The definition of the NULL macro is mandated by the C standard. It is either an integer constant that evaluates to 0, or such a constant cast to void*.

The representation in memory of a null pointer need not be all-bits-zero. (The representation in memory of an integer constant with the value zero can either be all-bits-zero or, in the unlikely case of sign-magnitude integers, a sign bit of 1 followed by all-other-bits-zero.)

In other words, *in C source code* a null pointer is *always* created by assigning the NULL macro, or a literal 0, or such a thing cast to an appropriate pointer type, to a pointer variable. Even if the representation of a null pointer in memory is not all-bits-zero. Similarly, comparing a null pointer to a literal 0 evaluates as true, regardless of the representation of null pointers. That's required by the C standard; if it doesn't work, you're using a language which is almost but not quite entirely unlike C.

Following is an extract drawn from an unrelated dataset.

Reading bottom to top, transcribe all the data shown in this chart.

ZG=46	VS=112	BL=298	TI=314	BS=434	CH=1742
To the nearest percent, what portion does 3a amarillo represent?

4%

However: Operations such as memset(object_pointer, 0, size) may NOT create null pointers, because memset simply sets the underlying bits without any knowledge of types or representations.

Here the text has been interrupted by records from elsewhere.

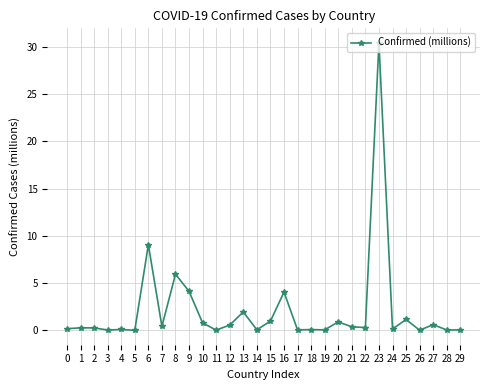

What is the value of the 21st point from the left?

0.9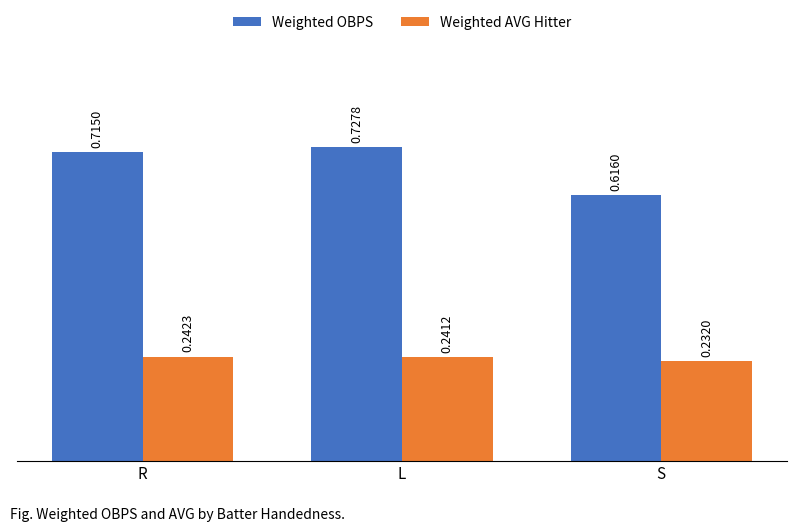

What are all the series names shown in the legend?

Weighted OBPS, Weighted AVG Hitter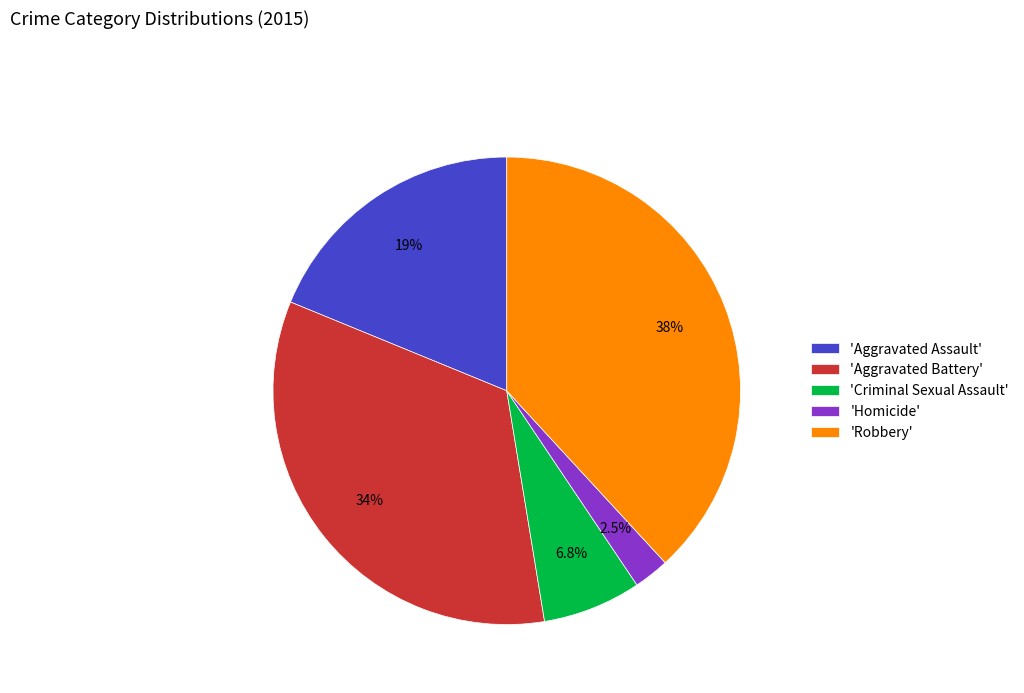

How many slices are in this pie chart?

5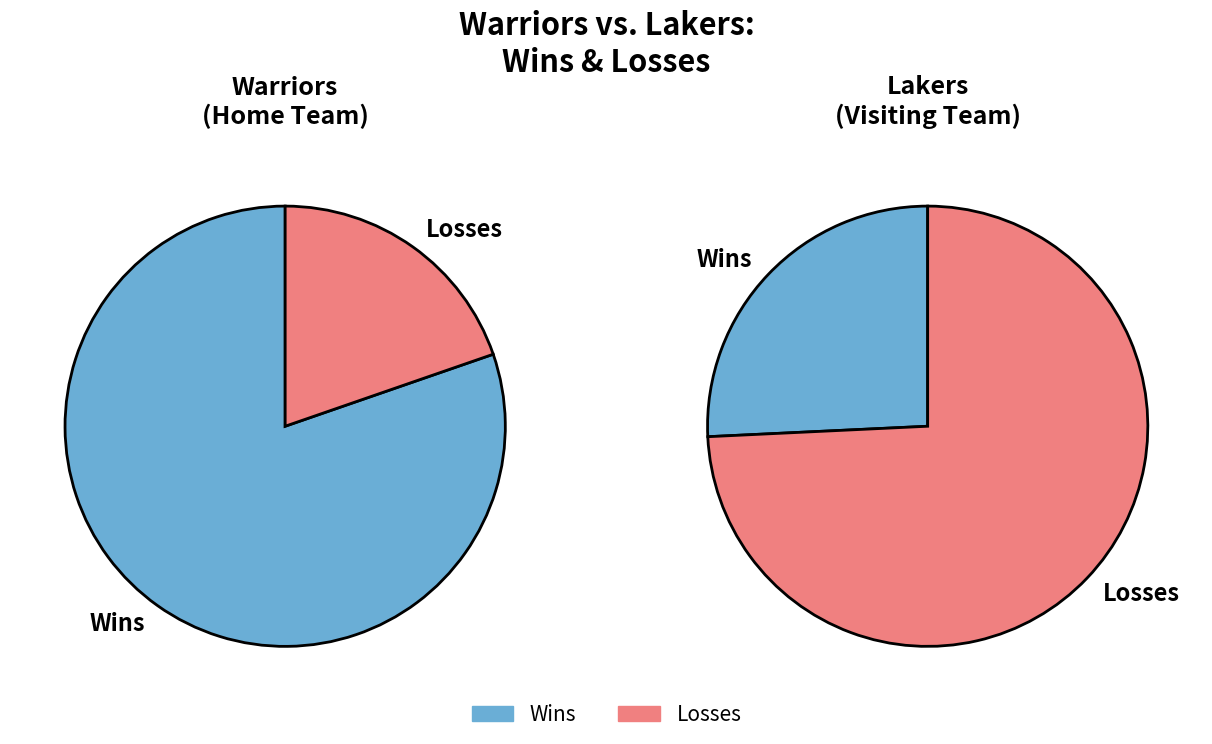

To the nearest percent, what is the average slice percentage?

50%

And that's why many programs don't work on implementations where the null pointer representation is not all-bits-zero: because they use shortcuts like memset and calloc to "clear" pointers (generally as part of structs containing pointer fields), rather than doing it properly.

Doing it properly, incidentally, looks like this:

   static const struct foo foo0; 	/* implicitly equivalent to ... foo0 = {0} */
   ...
   struct foo *bar = malloc(sizeof *bar);
   *bar = foo0;

Unfortunately writing proper C is a rare skill - relatively few C programmers have ever even read the language specification - and much C code is saddled with lots of ancient technical debt. Also, of course, it often doesn't make economic sense to accommodate rare implementations. How many C programs work correctly on implementations where CHAR_BIT > 8?

Michael Wojcik 
Distinguished Engineer, Micro Focus